Colorado has already cut $3.3 billion across the budget this year. This 25% total cut has been devastating for hundreds of thousands of Coloradans and no part of our state’s budget was spared. Some of the cuts we have already seen:

  • K-12 education funding was cut by $572.4 million, with Colorado now $1.2 billion behind its constitutional obligation to maintain and increase K-12 school funding. Schools have begun lowering salaries, furloughing employees, and are struggling to meet the extraordinary demands presented by COVID-19. 
  • Child care providers are starting to close their doors forever – there has been a reduction of 44,125 child care slots in the state – leaving children without early education and their parents without care.
  • Community provider rates were cut, affecting 1.2 million Coloradans on Medicaid who will have less access due to fewer providers accepting Medicaid. This will especially impact Black, Indigenous, and people of color who are overrepresented in the Medicaid population.
  • Human services waitlists are growing again and funding to help people navigate the processes ($18.8 million in state appropriations) to receive aid was eliminated, leaving thousands of Coloradans struggling to just receive aid to which they are entitled.

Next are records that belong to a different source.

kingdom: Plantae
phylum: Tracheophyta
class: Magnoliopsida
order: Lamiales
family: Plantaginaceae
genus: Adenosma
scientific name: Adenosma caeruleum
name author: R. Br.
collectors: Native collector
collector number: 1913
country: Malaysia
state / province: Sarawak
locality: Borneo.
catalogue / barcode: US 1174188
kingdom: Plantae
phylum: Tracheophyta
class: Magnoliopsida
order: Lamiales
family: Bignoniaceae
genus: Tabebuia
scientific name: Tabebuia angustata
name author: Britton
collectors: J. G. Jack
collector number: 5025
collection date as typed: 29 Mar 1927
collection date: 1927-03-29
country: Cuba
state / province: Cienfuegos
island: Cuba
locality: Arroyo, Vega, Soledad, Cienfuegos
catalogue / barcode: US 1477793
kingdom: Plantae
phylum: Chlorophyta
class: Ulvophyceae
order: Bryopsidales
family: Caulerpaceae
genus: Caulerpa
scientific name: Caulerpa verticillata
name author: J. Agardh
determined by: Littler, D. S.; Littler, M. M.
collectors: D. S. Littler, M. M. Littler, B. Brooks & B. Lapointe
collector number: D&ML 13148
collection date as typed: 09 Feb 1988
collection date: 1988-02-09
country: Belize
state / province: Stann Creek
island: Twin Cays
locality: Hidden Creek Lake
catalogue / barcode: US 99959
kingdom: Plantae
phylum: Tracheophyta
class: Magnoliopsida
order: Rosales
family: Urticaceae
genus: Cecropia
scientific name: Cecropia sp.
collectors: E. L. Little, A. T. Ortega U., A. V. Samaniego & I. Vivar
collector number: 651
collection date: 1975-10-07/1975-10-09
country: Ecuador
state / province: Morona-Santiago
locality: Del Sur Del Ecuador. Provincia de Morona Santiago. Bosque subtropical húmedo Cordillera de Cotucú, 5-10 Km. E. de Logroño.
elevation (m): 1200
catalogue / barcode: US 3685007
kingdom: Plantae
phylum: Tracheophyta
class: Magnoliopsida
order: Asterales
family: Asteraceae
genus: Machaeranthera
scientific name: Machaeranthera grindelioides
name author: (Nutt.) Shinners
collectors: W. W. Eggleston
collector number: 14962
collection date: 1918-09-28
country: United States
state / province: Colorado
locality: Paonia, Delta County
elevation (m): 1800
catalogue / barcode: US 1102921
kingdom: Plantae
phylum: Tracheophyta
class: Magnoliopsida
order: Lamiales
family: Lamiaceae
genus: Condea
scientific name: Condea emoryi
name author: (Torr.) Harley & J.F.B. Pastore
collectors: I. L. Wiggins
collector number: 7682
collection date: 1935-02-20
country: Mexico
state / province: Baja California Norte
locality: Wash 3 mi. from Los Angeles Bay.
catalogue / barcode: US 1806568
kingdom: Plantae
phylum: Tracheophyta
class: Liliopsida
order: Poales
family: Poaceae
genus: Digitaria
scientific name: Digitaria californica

Prop 116 would demand another $154 million cut from our budget. To put that into context:

  • $160 million is the cost of the Senior Homestead and Disabled Veteran Property Tax Exemption.
  • Full-day kindergarten costs $200 million per year, just a little more than this tax cut.
  • $154 million is the equivalent of sending 18,160 kids to school for a year in Colorado.
  • Proposition 116 would cost the state more than it costs the state to educate all K-12 students in Mesa and Montrose Counties, which is $145.7 million.

We can't afford to give the wealthiest Coloradans another tax break when so many families are struggling with the massive cuts to services and programs they rely on.

Why isn't a single tax rate (flat tax) equitable? 

Income tax is just one portion of state and local taxes in Colorado. Once you factor in things like property and sales tax, the poorest 20% of Coloradans actually pay a higher share of their income in taxes than the top 1%.

What is an "effective tax rate"?

Your effective tax rate is the average rate you pay based on all your taxable income.

Who's behind Fair Tax Colorado?

Fair Tax Colorado is an effort that came out of the Vision 2020 Network, a network of organizations that have been working for the last few years to develop solutions to our unfair and inadequate tax code. Organizations who are part of Fair Tax Colorado include American Federation of Teachers, the Bell Policy Center, Colorado Education Association, Colorado People's Alliance, Colorado Fiscal Institute, Great Education Colorado, Together Colorado, and United for a New Economy.